NEIGHBOURHOOD MANAGEMENT AT THE CROSSROADS
Five years after the first Neighbourhood Management Pathfinder projects were launched to improve public services and make them more responsive to local needs, particularly in deprived areas, local government has yet to commit to support this approach into the future through its own mainstream funds. A review of the work of the Pathfinders from Communities and Local Government questions whether the projects have made sufficient difference to become a mainstream approach for improving neighbourhoods.
The pathfinder projects are adding value in various ways. They promote a local ‘customer perspective’ in public service provision, identifying local problems, and encouraging providers to pursue ‘joined up solutions. They encourage the greater involvement of local people in decision-making and consultation about services. They achieve these results by bringing residents, community groups and providers together at a neighbourhood level in a way that improves providers’ understanding of local problems and ability to target services on local needs.
The projects also support economic development, working closely with employment services and training providers to improve the ‘targeting, tailoring and take up’ of their services, to support local people in finding work. Worklessness is a key issue in many Pathfinder areas and they improve access to jobs, and more generally promote enterprise and inward investment, not least through helping to improve the attractiveness and safety of the area.

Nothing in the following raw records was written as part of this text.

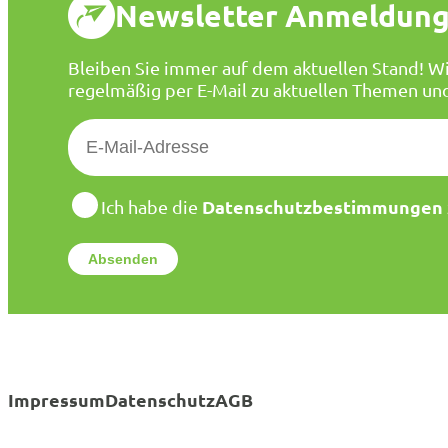
Newsletter Anmeldun
Bleiben Sie immer auf dem aktuellen Stand! Wi
regelmäßig per E-Mail zu aktuellen Themen un
E
-
M
a
D
Datenschutzbestimmungen
Ich habe die
a
i
t
l
e
*
n
s
c
h
u
t
Impressum
Datenschutz
AGB
z
*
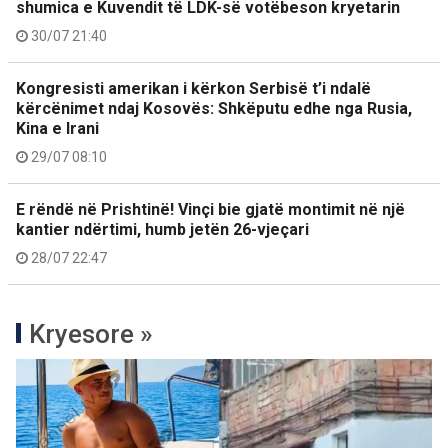
shumica e Kuvendit të LDK-së votëbeson kryetarin
30/07 21:40
Kongresisti amerikan i kërkon Serbisë t’i ndalë
kërcënimet ndaj Kosovës: Shkëputu edhe nga Rusia,
Kina e Irani
29/07 08:10
E rëndë në Prishtinë! Vinçi bie gjatë montimit në një
kantier ndërtimi, humb jetën 26-vjeçari
28/07 22:47
Kryesore »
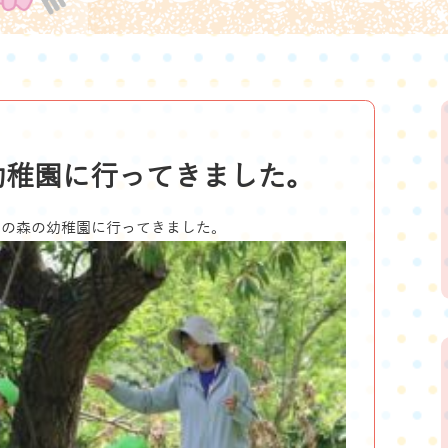
幼稚園に行ってきました。
ての森の幼稚園に行ってきました。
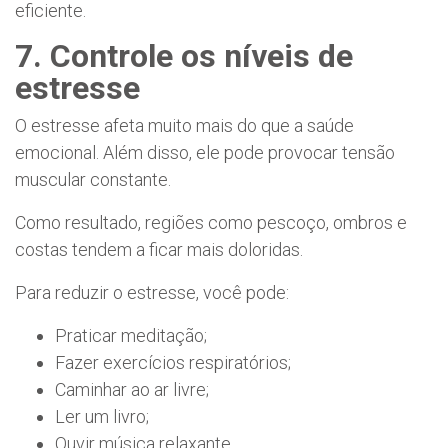
eficiente.
7. Controle os níveis de
estresse
O estresse afeta muito mais do que a saúde
emocional. Além disso, ele pode provocar tensão
muscular constante.
Como resultado, regiões como pescoço, ombros e
costas tendem a ficar mais doloridas.
Para reduzir o estresse, você pode:
Praticar meditação;
Fazer exercícios respiratórios;
Caminhar ao ar livre;
Ler um livro;
Ouvir música relaxante.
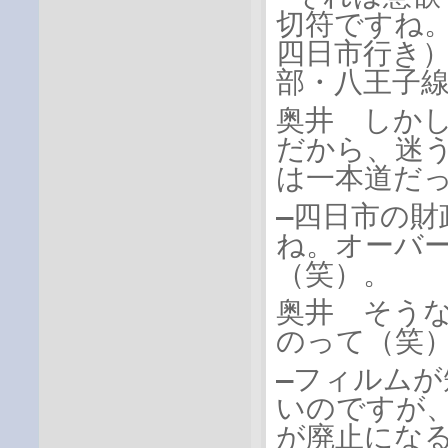
切符ですね
四日市行き
部・八王子
奥井 しか
だから、迷
は一本道だ
―四日市の
ね。オーバ
（笑）。
奥井 そう
のって（笑
―フィルム
いのですが
が廃止にな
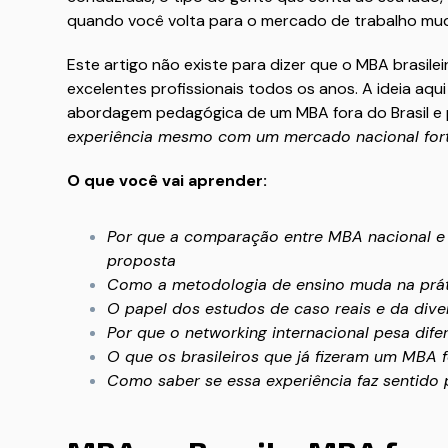
quando você volta para o mercado de trabalho mu
Este artigo não existe para dizer que o MBA brasile
excelentes profissionais todos os anos. A ideia aqu
abordagem pedagógica de um MBA fora do Brasil e p
experiência mesmo com um mercado nacional fort
O que você vai aprender:
Por que a comparação entre MBA nacional e 
proposta
Como a metodologia de ensino muda na prá
O papel dos estudos de caso reais e da div
Por que o networking internacional pesa difer
O que os brasileiros que já fizeram um MBA f
Como saber se essa experiência faz sentido 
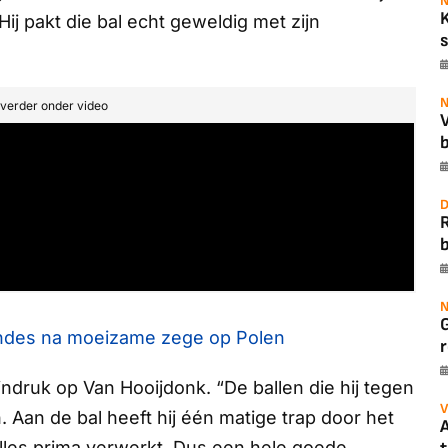
N
 Hij pakt die bal echt geweldig met zijn
s
N
t verder onder video
b
D
b
N
endes na moeizame zege op Polen
r
druk op Van Hooijdonk. “De ballen die hij tegen
V
 Aan de bal heeft hij één matige trap door het
A
alles prima verwerkt. Dus een hele goede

The Local Government White Paper set out a series of ambitions for local government, calling for more responsive services, empowered and cohesive communities and strong local leadership focused on improving whole areas rather than just individual services. Neighbourhood management initiatives can make an important contribution to this vision with a focus on ‘place and citizen’ rather than individual ‘service silos’. As well as pushing for change, they are also helping to deliver it.
The report concludes with the question whether it is now appropriate for neighbourhood management and other neighbourhood working arrangements to make the transition from being short-term regeneration initiatives to being a long-term feature of local government’s approach to governance and service delivery.